Yo me vuelvo para mirarle.

—Lo dudo mucho.

Mark se retira hacia su grupo de amigos. En ese momento, Henri viene hacia mí.

—Seguro que no estaba consultándote una duda sobre los deberes de mates de ayer.

—Más bien no —respondo.

—No me preocuparía por él. Perro ladrador, poco mordedor.
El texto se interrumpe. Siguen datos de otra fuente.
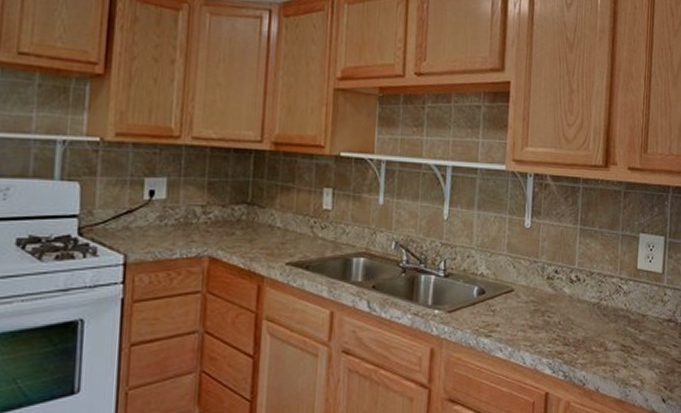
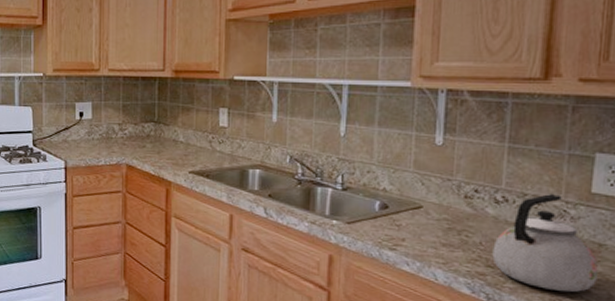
kettle: none [568,272,643,363] -> present [492,194,599,293]

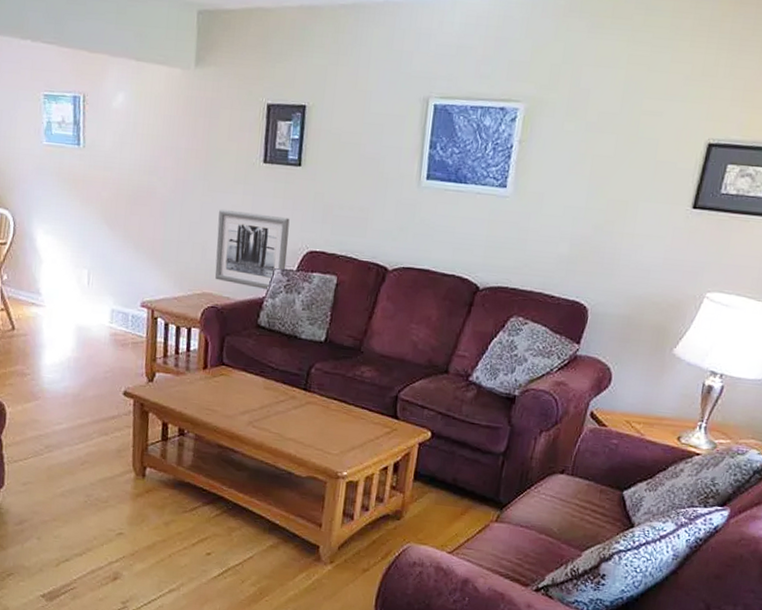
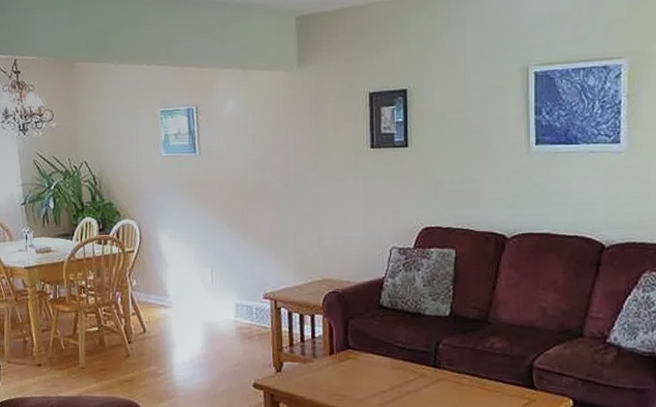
wall art: present [215,209,290,291] -> none [332,196,403,271]

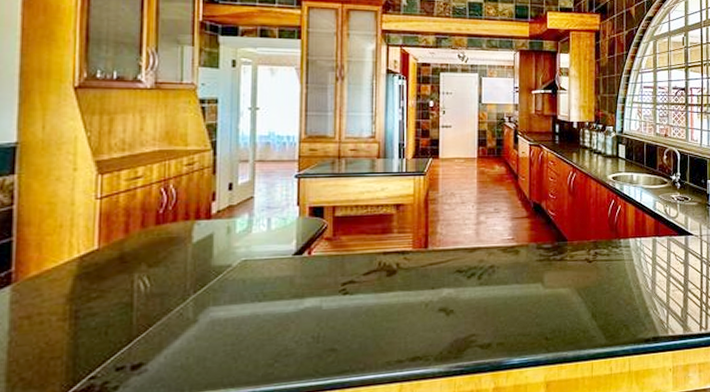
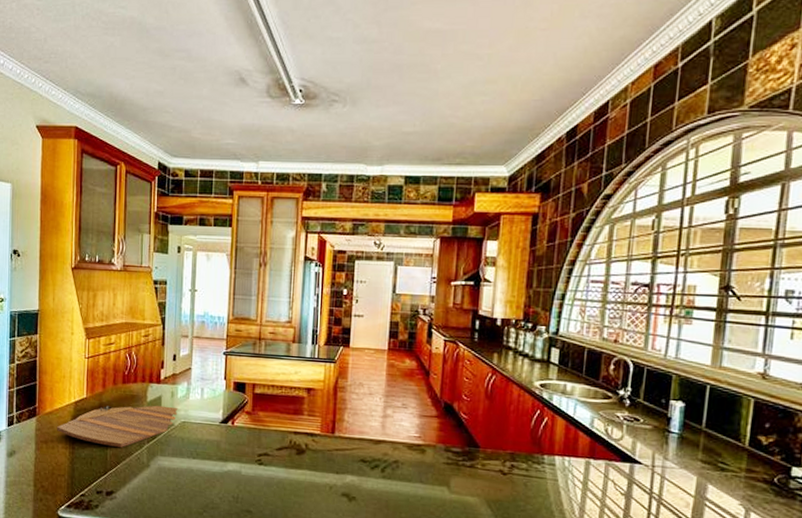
cutting board: none [48,244,237,307] -> present [57,405,178,447]

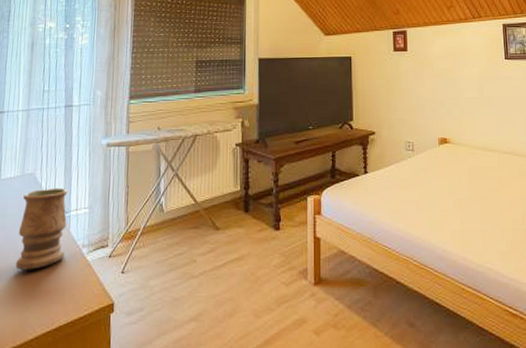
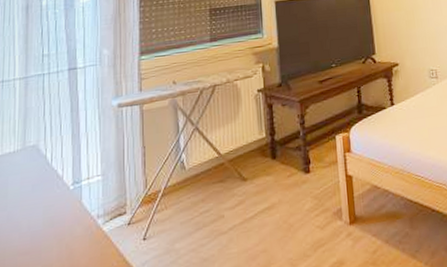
vase: present [15,187,68,270] -> none [21,156,78,253]

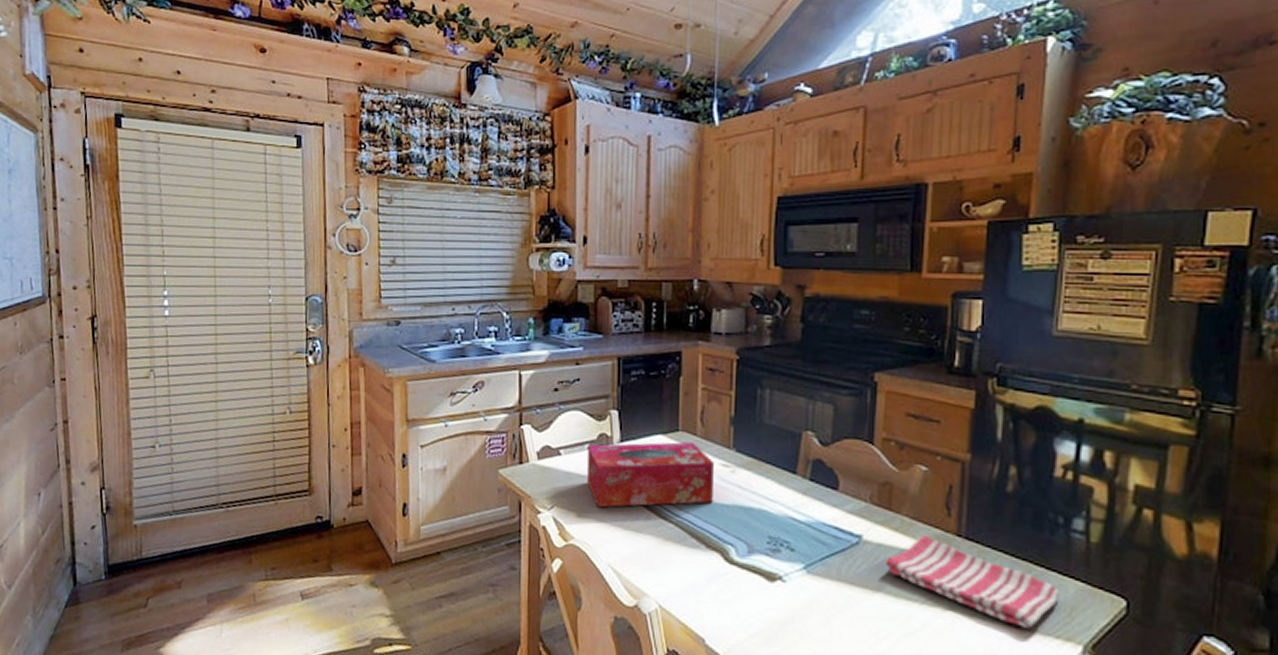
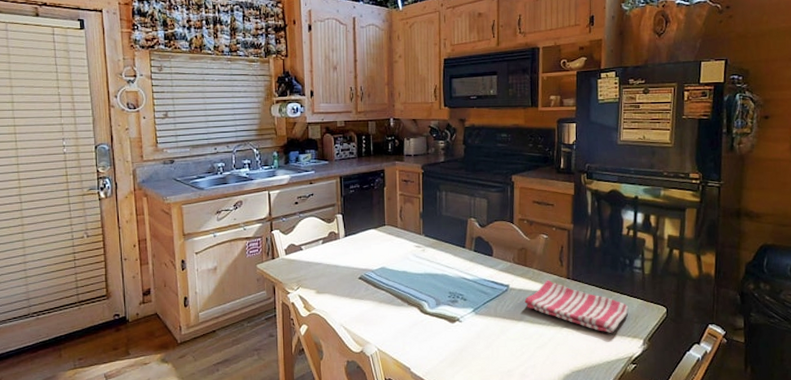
tissue box: present [586,442,714,508] -> none [321,233,411,285]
—No me preocupo —le digo, y entonces mi vista se escapa hacia el lugar por donde ha desaparecido Sarah—. ¿Voy tras ella? —le pregunto, y le dirijo una mirada suplicante hacia la parte de él que una vez estuvo enamorada y casada, la parte que sigue echando de menos a su esposa a diario, y no a la parte que procura mantenerme a salvo y oculto.

Henri asiente con la cabeza y me dice, suspirando:

—Está bien. Por mucho que me cueste reconocerlo, lo mejor será que vayas tras ella.